Lahud said his government would not bow as repercussions of the 14 February assassination of former prime minister Rafiq al-Hariri continued to ripple across the nation.

 

However, speaking to Aljazeera on the phone from Beirut, Karam Karam, Lebanese minister of state, said the government did not favour continuing disagreement over the killing of al-Hariri.  

 

"I am for the resignation of the government if that will overcome the current crisis and pave the way for a serious dialogue among all sides," he added. 

  

Prime Minister Karami told the An-Nahar newspaper: "I am ready to resign on condition that we agree on a new government in order to avoid falling into a constitutional vacuum." 

 

Confidence vote

  

However, he said he would seek a vote of confidence in parliament on Monday, when lawmakers are to discuss the assassination. The debate was requested by opposition legislators.

  

Lahud (L) says the way to resolve
problems is through dialogue 

"If the result is a no-confidence motion, we are ready and will bow to the will of the legislators," Karami said.

 

As his remarks appeared in one paper, President Emile Lahud took a tougher line in another.

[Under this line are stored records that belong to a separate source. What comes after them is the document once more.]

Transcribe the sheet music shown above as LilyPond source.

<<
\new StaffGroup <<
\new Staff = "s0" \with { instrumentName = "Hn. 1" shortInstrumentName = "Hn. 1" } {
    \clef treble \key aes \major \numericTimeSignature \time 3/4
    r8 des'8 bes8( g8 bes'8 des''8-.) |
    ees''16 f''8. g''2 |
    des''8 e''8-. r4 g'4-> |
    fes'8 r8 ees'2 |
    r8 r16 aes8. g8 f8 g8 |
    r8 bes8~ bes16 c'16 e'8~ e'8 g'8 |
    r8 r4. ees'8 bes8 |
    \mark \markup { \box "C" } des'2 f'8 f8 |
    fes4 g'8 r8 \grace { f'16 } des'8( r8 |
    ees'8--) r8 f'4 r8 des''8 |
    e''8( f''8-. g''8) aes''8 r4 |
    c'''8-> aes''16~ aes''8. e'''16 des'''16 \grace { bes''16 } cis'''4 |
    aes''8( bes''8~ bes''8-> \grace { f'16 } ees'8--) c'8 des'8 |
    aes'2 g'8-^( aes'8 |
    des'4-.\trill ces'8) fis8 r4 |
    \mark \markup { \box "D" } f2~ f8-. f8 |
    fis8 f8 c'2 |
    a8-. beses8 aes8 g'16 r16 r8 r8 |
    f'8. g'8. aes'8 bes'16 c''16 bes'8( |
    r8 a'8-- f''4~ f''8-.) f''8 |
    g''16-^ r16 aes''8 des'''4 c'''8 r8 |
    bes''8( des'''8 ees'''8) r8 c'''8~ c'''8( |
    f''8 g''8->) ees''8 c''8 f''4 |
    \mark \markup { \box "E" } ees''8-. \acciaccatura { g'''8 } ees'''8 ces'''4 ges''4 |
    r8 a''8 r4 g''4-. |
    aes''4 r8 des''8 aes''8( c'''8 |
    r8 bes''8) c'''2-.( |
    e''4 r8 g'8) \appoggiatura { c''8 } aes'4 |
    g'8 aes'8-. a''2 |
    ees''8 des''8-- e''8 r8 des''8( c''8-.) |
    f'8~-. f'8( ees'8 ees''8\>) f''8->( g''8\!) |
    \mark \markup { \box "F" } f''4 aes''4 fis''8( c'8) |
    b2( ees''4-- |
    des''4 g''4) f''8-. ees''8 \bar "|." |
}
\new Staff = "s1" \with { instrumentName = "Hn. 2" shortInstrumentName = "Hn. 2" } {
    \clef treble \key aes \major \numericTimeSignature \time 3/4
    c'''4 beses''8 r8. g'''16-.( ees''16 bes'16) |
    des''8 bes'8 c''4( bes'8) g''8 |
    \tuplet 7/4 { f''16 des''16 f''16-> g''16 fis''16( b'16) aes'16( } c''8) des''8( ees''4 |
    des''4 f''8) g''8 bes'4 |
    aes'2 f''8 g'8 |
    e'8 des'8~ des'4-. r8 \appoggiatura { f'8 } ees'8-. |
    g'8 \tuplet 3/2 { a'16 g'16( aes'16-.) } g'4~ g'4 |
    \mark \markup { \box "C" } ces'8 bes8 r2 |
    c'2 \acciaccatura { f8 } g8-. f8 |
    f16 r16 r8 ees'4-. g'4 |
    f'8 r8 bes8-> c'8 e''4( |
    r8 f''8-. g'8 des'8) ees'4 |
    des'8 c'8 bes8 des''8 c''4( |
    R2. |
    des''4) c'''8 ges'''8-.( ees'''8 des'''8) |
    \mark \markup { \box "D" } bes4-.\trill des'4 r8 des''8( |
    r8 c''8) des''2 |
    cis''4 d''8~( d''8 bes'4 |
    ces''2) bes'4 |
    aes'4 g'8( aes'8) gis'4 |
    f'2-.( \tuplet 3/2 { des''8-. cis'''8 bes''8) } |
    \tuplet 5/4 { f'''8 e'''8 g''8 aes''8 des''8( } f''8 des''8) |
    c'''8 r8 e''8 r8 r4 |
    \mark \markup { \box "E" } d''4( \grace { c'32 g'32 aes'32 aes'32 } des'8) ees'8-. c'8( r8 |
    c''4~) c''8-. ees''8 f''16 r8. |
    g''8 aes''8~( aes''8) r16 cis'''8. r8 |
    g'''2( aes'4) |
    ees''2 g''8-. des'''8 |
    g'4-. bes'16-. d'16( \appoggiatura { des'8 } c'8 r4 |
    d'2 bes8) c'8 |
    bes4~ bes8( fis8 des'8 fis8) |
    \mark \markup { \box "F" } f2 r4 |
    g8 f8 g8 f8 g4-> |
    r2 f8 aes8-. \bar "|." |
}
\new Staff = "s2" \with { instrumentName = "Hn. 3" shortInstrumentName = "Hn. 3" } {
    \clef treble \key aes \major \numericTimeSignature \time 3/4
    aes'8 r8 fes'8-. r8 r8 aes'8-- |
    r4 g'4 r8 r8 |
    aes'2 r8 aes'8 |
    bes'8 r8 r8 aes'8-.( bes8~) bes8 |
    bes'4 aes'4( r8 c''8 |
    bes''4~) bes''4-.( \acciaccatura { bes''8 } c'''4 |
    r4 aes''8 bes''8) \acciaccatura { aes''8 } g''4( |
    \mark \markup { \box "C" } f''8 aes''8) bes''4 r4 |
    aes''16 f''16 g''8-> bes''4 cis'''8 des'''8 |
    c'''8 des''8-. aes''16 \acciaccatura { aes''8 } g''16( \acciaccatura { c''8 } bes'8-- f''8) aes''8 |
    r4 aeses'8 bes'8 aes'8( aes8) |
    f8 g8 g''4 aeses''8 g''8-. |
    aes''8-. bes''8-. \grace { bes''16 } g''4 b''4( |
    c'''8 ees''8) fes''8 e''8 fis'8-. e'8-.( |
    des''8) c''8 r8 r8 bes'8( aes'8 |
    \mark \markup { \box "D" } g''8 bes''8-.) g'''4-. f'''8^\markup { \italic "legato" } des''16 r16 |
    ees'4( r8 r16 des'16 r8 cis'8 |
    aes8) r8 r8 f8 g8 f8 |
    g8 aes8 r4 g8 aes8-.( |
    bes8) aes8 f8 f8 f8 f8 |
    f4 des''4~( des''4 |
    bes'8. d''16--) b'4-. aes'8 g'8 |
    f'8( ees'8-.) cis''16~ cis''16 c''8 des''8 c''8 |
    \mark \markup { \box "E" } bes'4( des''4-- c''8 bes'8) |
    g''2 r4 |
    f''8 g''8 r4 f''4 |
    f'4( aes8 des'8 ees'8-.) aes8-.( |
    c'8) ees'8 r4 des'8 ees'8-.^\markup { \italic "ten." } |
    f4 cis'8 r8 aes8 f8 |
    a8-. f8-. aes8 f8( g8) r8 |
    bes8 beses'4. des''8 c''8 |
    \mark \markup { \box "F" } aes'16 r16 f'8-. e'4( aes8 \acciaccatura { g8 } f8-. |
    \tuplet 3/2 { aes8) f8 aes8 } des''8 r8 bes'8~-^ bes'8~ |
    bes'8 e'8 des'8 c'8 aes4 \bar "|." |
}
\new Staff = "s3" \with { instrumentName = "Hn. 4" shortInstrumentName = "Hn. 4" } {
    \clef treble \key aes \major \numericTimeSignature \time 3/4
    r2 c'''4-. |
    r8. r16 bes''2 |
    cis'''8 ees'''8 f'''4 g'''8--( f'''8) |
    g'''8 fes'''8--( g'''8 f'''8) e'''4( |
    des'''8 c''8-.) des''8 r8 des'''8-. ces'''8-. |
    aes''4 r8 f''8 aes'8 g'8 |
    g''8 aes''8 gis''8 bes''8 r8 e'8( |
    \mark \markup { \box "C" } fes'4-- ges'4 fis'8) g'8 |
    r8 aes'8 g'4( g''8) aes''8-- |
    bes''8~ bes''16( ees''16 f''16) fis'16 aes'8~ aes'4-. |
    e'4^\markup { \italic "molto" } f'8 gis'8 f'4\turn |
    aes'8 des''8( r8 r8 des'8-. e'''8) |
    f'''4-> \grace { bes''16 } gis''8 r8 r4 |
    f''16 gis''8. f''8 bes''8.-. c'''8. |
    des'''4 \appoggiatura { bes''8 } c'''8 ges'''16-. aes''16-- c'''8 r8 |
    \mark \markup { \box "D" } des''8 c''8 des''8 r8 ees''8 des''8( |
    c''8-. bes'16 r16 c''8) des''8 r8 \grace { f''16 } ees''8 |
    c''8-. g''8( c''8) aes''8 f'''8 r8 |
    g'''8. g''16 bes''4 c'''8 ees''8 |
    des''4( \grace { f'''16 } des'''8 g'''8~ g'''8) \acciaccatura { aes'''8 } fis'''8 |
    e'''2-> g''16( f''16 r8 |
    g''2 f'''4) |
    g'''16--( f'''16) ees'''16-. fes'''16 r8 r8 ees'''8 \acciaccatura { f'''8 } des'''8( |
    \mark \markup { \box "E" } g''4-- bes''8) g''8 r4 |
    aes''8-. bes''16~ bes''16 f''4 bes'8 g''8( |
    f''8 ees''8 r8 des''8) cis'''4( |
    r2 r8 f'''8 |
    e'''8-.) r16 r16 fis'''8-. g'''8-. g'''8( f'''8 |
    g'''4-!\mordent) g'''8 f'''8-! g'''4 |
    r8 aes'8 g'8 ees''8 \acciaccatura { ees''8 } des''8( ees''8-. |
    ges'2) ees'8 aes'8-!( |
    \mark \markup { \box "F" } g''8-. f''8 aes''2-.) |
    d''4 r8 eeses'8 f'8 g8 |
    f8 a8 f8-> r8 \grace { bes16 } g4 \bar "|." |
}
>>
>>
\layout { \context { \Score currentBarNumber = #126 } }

Both he and Karami in the separate interviews called for dialogue, but Lahud said there could be no action under pressure.

 

In an interview with the Sada al-Balad newspaper, Lahud said the government "cannot succumb to opposition demands", adding that the only way to solve problems was through dialogue.

  

Lahud, in the interview, said the withdrawal of the Syrian army from Lebanon could only be decided in line with a 1989 Arab-brokered agreement, shrugging off UN, American and French demands for a total, immediate pullout.

 

Under that agreement, Syrian troops were to have staged a gradual redeployment to the east of the country near Syria's border in the early 1990s, with a full pullout to be discussed by both governments later.

 

Mubarak gesture

 

Mubarak has sent his most trusted
troubleshooter to Syria

In Cairo, Egyptian President Husni Mubarak sent his most trusted troubleshooter to Syria on Wednesday on a mission to ease tensions created with Lebanon since al-Hariri's assassination.

   

Presidential spokesman Sulaiman Awad said Mubarak had asked intelligence chief Omar Suleiman to go to Damascus following a telephone conversation on Tuesday between Mubarak and Syrian President Bashar al-Asad.

   

Mubarak is a longstanding ally of Syria and his government has kept well away from international calls for an immediate withdrawal of Syrian troops from Lebanon following al-Hariri's death.